_WHAT IS BEING ASKED_: All of the data goes into your copy exactly as written. Images do not.

_EXERCISE INPUTS_:
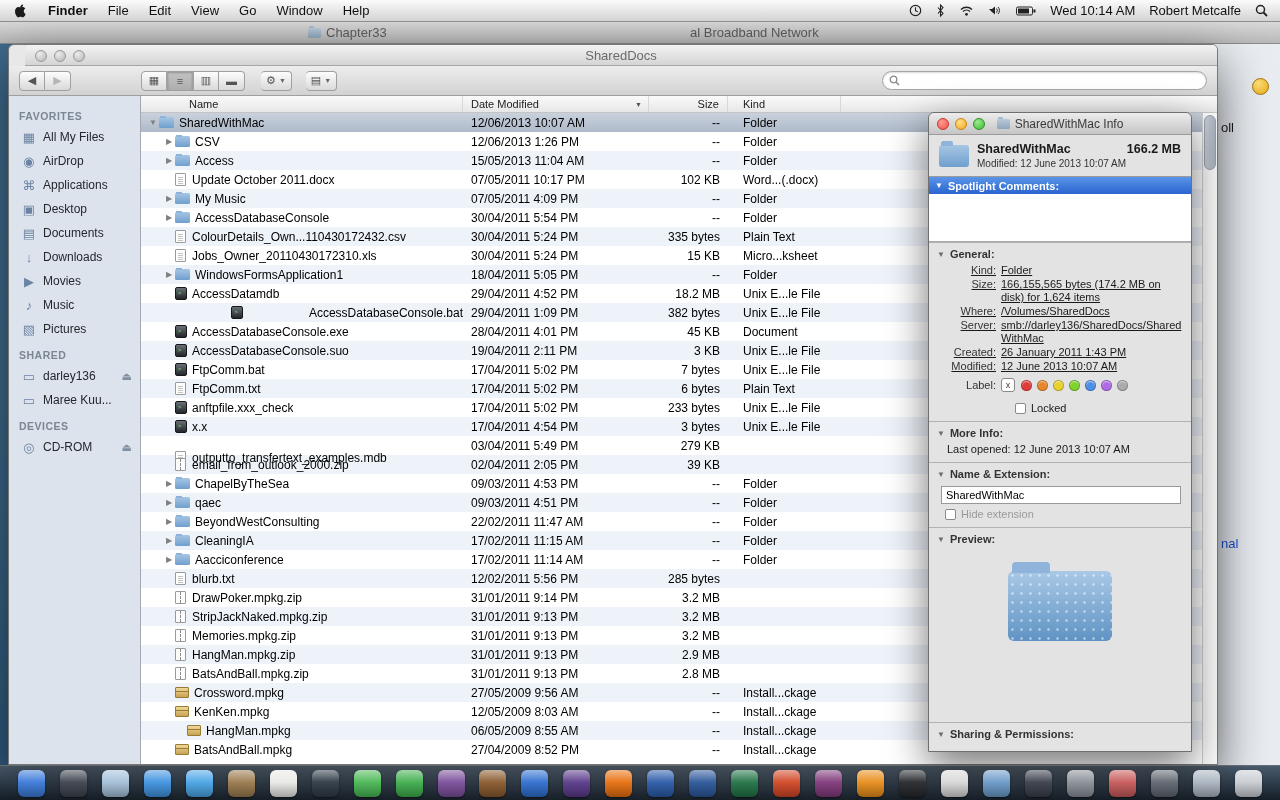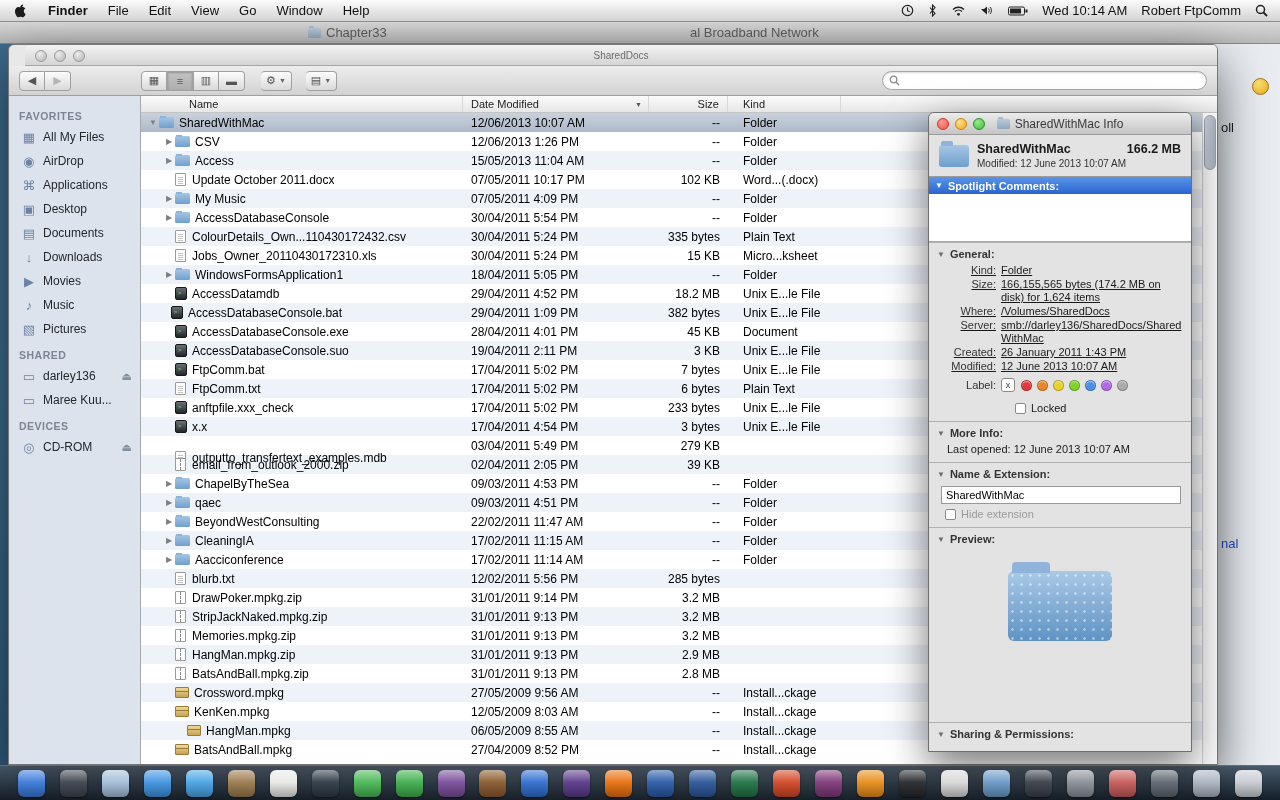--- a/index.html
+++ b/index.html
@@ -38,21 +38,21 @@
   .bg-title2 { position:absolute; left:690px; top:3px; }
   .minifolder { width:13px; height:10px; border-radius:1.5px; background:linear-gradient(#b9cad9,#8fa7be); position:relative; display:inline-block; }
   .minifolder::before { content:""; position:absolute; top:-2px; left:1px; width:5px; height:2.5px; background:#a5bacd; border-radius:1px 1px 0 0; }
 
   
   .fwindow { position:absolute; left:8px; top:44px; width:1210px; height:721px; z-index:2;
     border-radius:6px 6px 0 0; background:#e8e8e8; box-shadow:0 18px 50px rgba(0,0,0,.6);
     border:1px solid #777; }
   .titlebar { height:21px; border-radius:5px 5px 0 0; background:linear-gradient(#f3f3f3,#d5d5d5);
     border-bottom:1px solid #a6a6a6; position:relative; display:flex; align-items:center; justify-content:center;
-    font-size:10px; color:#6b6b6b;margin-left:16px; }
+    font-size:13px; color:#6b6b6b;margin-left:16px; }
   .lights { position:absolute; left:10px; top:5px; display:flex; gap:7px; }
   .light { width:12px; height:12px; border-radius:50%; border:1px solid #9a9a9a;
     background:radial-gradient(circle at 35% 30%, #ececec, #b5b5b5); }
   .light.red   { background:radial-gradient(circle at 35% 30%, #ff9a92, #f0524a); border-color:#c8372e; }
   .light.yellow{ background:radial-gradient(circle at 35% 30%, #ffe084, #f0a823); border-color:#c9830f; }
   .light.green { background:radial-gradient(circle at 35% 30%, #9aeb8e, #3fba34); border-color:#2e9126; }
 
   .toolbar { height:30px; background:linear-gradient(#ededed,#d2d2d2); border-bottom:1px solid #9f9f9f;
     display:flex; align-items:center; padding:0 10px; }
   .tbgroup { display:flex; }
@@ -246,21 +246,21 @@
         </svg>
       </span>
     <span class="micon">
         <svg width="20" height="10">
           <rect x="0.5" y="1" width="16" height="8" rx="1.5" stroke="#222" fill="none"></rect>
           <rect x="2" y="2.5" width="11" height="5" fill="#222"></rect>
           <rect x="17.5" y="3.5" width="2" height="3" fill="#222"></rect>
         </svg>
       </span>
     <span class="txt">Wed 10:14 AM</span>
-    <span class="txt">Robert FtpComm</span>
+    <span class="txt">Robert Metcalfe</span>
     <span class="micon">
         <svg width="13" height="13">
           <circle cx="5.5" cy="5.5" r="4" stroke="#222" fill="none" stroke-width="1.5"></circle>
           <line x1="8.5" y1="8.5" x2="12" y2="12" stroke="#222" stroke-width="1.8"></line>
         </svg>
       </span>
   </div>
 </div>
 
 <div class="fwindow">
@@ -459,21 +459,21 @@
             <div class="c-name" style="padding-left: 22px;">
               <span class="disc"></span>
               <span class="i-exec"></span>
               <span class="fname">AccessDatamdb</span>
             </div>
             <div class="c-date">29/04/2011 4:52 PM</div>
             <div class="c-size">18.2 MB</div>
             <div class="c-kind">Unix E...le File</div>
           </div>
           <div class="frow alt">
-            <div class="c-name" style="padding-left: 18px;">
+            <div class="c-name" style="padding-left: 18px; justify-content: space-between;">
               <span class="disc"></span>
               <span class="i-exec"></span>
               <span class="fname">AccessDatabaseConsole.bat</span>
             </div>
             <div class="c-date">29/04/2011 1:09 PM</div>
             <div class="c-size">382 bytes</div>
             <div class="c-kind">Unix E...le File</div>
           </div>
           <div class="frow">
             <div class="c-name" style="padding-left: 22px;">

_TASK ANSWER_:
--- a/index.html
+++ b/index.html
@@ -38,21 +38,21 @@
   .bg-title2 { position:absolute; left:690px; top:3px; }
   .minifolder { width:13px; height:10px; border-radius:1.5px; background:linear-gradient(#b9cad9,#8fa7be); position:relative; display:inline-block; }
   .minifolder::before { content:""; position:absolute; top:-2px; left:1px; width:5px; height:2.5px; background:#a5bacd; border-radius:1px 1px 0 0; }
 
   
   .fwindow { position:absolute; left:8px; top:44px; width:1210px; height:721px; z-index:2;
     border-radius:6px 6px 0 0; background:#e8e8e8; box-shadow:0 18px 50px rgba(0,0,0,.6);
     border:1px solid #777; }
   .titlebar { height:21px; border-radius:5px 5px 0 0; background:linear-gradient(#f3f3f3,#d5d5d5);
     border-bottom:1px solid #a6a6a6; position:relative; display:flex; align-items:center; justify-content:center;
-    font-size:10px; color:#6b6b6b;margin-left:16px; }
+    font-size:13px; color:#6b6b6b;margin-left:16px; }
   .lights { position:absolute; left:10px; top:5px; display:flex; gap:7px; }
   .light { width:12px; height:12px; border-radius:50%; border:1px solid #9a9a9a;
     background:radial-gradient(circle at 35% 30%, #ececec, #b5b5b5); }
   .light.red   { background:radial-gradient(circle at 35% 30%, #ff9a92, #f0524a); border-color:#c8372e; }
   .light.yellow{ background:radial-gradient(circle at 35% 30%, #ffe084, #f0a823); border-color:#c9830f; }
   .light.green { background:radial-gradient(circle at 35% 30%, #9aeb8e, #3fba34); border-color:#2e9126; }
 
   .toolbar { height:30px; background:linear-gradient(#ededed,#d2d2d2); border-bottom:1px solid #9f9f9f;
     display:flex; align-items:center; padding:0 10px; }
   .tbgroup { display:flex; }
@@ -246,21 +246,21 @@
         </svg>
       </span>
     <span class="micon">
         <svg width="20" height="10">
           <rect x="0.5" y="1" width="16" height="8" rx="1.5" stroke="#222" fill="none"></rect>
           <rect x="2" y="2.5" width="11" height="5" fill="#222"></rect>
           <rect x="17.5" y="3.5" width="2" height="3" fill="#222"></rect>
         </svg>
       </span>
     <span class="txt">Wed 10:14 AM</span>
-    <span class="txt">Robert FtpComm</span>
+    <span class="txt">Robert Metcalfe</span>
     <span class="micon">
         <svg width="13" height="13">
           <circle cx="5.5" cy="5.5" r="4" stroke="#222" fill="none" stroke-width="1.5"></circle>
           <line x1="8.5" y1="8.5" x2="12" y2="12" stroke="#222" stroke-width="1.8"></line>
         </svg>
       </span>
   </div>
 </div>
 
 <div class="fwindow">
@@ -459,21 +459,21 @@
             <div class="c-name" style="padding-left: 22px;">
               <span class="disc"></span>
               <span class="i-exec"></span>
               <span class="fname">AccessDatamdb</span>
             </div>
             <div class="c-date">29/04/2011 4:52 PM</div>
             <div class="c-size">18.2 MB</div>
             <div class="c-kind">Unix E...le File</div>
           </div>
           <div class="frow alt">
-            <div class="c-name" style="padding-left: 18px;">
+            <div class="c-name" style="padding-left: 18px; justify-content: space-between;">
               <span class="disc"></span>
               <span class="i-exec"></span>
               <span class="fname">AccessDatabaseConsole.bat</span>
             </div>
             <div class="c-date">29/04/2011 1:09 PM</div>
             <div class="c-size">382 bytes</div>
             <div class="c-kind">Unix E...le File</div>
           </div>
           <div class="frow">
             <div class="c-name" style="padding-left: 22px;">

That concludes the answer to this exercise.